In this way of thinking about things, there’s really no “majority” on most issues. There are only pluralities (and multiple pluralities) of those who have real positions, and then lots of people who don’t care very much. As for Fiorina’s argument, the more attentive people are, the more likely they are to adhere to the party's (relatively extreme) positions, which makes it even less likely that his “majority” of the middle is any more legitimate than the “majorities” created by either side.

Where does that leave us? In my view, the Madisonian position is the best one. Which means that the parties have the hard and necessary job of constructing majorities for the various policy questions. By doing so, they give organized groups (and active citizens) something to support and something to oppose, and the plentiful opportunities for a veto give those groups an avenue for stopping or alleviating, or at least, in Robert Dahl’s wording, being “heard effectively at some stage in the process of decision.”

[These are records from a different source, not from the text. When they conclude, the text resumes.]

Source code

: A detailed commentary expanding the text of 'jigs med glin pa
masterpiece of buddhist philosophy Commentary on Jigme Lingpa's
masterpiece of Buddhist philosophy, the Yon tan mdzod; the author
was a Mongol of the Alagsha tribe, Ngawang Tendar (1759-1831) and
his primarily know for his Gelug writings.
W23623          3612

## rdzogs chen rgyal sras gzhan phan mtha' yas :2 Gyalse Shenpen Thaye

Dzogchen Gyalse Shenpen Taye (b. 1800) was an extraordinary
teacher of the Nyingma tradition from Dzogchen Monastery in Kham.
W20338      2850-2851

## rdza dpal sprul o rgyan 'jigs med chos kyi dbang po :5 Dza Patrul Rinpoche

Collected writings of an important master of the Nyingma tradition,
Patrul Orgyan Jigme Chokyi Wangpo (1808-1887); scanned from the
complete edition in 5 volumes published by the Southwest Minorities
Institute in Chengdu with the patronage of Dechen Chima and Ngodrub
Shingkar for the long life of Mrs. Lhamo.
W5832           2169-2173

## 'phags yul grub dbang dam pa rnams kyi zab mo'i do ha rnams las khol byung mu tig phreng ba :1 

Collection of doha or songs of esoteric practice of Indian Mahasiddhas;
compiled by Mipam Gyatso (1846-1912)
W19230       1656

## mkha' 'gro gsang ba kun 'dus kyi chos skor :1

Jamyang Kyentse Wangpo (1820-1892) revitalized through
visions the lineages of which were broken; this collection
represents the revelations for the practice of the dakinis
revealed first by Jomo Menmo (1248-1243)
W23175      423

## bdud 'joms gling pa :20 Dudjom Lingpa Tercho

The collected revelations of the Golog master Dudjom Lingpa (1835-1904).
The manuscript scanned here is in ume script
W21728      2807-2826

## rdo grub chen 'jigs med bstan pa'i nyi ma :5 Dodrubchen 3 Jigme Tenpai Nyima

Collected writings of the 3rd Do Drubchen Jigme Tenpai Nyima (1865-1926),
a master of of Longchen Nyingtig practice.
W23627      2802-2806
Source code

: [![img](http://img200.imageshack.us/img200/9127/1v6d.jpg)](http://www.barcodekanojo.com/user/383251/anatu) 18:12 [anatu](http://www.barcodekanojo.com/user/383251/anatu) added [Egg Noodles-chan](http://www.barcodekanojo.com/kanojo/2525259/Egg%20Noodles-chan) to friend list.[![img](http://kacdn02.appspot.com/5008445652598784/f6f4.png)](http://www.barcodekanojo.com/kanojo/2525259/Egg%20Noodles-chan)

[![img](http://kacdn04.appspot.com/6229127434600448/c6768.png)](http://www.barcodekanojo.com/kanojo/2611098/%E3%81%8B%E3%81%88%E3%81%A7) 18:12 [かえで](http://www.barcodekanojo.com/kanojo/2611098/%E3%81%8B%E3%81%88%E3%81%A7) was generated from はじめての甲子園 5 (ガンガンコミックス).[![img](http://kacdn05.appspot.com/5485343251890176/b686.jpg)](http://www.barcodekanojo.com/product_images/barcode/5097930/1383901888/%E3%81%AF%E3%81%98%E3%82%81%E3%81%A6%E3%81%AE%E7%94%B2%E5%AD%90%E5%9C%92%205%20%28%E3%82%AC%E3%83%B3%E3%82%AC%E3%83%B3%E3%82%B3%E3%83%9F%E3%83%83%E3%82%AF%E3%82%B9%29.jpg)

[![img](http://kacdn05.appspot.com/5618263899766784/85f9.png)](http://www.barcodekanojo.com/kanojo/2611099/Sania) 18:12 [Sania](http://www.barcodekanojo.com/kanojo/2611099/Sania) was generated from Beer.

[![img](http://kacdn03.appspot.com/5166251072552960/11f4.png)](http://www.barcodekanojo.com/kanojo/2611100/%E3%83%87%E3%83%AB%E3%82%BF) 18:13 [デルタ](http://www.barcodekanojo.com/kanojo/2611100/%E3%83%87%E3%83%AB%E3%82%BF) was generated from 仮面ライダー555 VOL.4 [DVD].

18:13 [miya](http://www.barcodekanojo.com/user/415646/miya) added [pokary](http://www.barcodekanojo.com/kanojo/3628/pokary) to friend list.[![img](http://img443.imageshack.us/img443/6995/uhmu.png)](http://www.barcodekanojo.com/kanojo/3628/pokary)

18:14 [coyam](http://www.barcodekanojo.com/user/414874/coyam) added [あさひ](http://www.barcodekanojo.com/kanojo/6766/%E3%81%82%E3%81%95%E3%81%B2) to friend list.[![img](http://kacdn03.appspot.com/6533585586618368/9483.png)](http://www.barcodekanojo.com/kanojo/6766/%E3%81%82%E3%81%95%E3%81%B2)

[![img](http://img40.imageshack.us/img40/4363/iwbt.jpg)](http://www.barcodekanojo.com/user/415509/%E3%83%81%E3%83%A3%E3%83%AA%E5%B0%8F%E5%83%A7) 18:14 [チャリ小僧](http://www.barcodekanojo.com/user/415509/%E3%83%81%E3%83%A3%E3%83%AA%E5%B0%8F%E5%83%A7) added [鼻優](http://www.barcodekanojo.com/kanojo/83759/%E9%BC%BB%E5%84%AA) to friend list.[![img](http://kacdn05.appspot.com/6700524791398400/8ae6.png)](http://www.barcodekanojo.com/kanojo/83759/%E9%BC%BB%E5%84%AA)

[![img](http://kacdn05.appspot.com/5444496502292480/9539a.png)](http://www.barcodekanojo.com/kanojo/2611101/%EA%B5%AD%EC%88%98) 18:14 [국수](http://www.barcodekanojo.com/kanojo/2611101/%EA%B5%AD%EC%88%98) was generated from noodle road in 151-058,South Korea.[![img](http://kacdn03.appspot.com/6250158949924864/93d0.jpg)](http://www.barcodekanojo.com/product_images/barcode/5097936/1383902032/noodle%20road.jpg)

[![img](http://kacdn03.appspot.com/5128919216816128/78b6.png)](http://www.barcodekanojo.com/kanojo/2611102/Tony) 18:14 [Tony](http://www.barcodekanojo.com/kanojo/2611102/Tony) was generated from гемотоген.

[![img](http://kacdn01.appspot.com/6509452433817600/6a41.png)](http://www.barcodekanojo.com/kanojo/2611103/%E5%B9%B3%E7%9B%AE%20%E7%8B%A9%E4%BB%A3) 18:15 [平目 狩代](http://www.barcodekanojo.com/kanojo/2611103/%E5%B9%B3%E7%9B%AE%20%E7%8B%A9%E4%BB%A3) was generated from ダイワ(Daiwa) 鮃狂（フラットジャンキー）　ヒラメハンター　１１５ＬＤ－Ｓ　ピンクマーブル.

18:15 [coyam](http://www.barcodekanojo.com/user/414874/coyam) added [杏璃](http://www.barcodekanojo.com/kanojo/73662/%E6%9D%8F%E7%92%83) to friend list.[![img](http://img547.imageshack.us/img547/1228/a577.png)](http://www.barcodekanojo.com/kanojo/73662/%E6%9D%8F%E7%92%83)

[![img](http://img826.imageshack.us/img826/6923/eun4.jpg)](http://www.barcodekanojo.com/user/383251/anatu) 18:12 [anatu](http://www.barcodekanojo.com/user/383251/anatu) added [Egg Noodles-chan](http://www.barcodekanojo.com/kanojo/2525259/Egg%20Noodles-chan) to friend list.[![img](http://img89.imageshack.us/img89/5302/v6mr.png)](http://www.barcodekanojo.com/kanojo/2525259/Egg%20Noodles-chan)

Destroy the parties altogether, or make party majorities meaningless and incoherent, and you’ll never get constructed majorities in the first place, because the majorities don’t exist outside of democratic party politics. On the other hand, make it too easy for the parties to enact those constructed majorities and too many people and groups can no longer be “heard effectively.” Especially if the parties themselves aren't sufficiently permeable. If those majorities were real, that wouldn’t be a problem, because as long as one of the parties faithfully represented that majority, then the parties would be doing their job. But since the majorities don't precede the political system, it’s important that everyone have an opportunity to construct them. Even if, in the event, few do.

At any rate ... look, I do have a dog in this fight; I think what I call the Madisonian position is correct. But whether you agree with me, or agree with Fiorina (and you should definitely read his whole post) or disagree with both of us, what's critical to take away from this is that the idea of "majority" turns out to be quite complicated indeed. Especially if you support party majority rule, it's important to realize what exactly that is.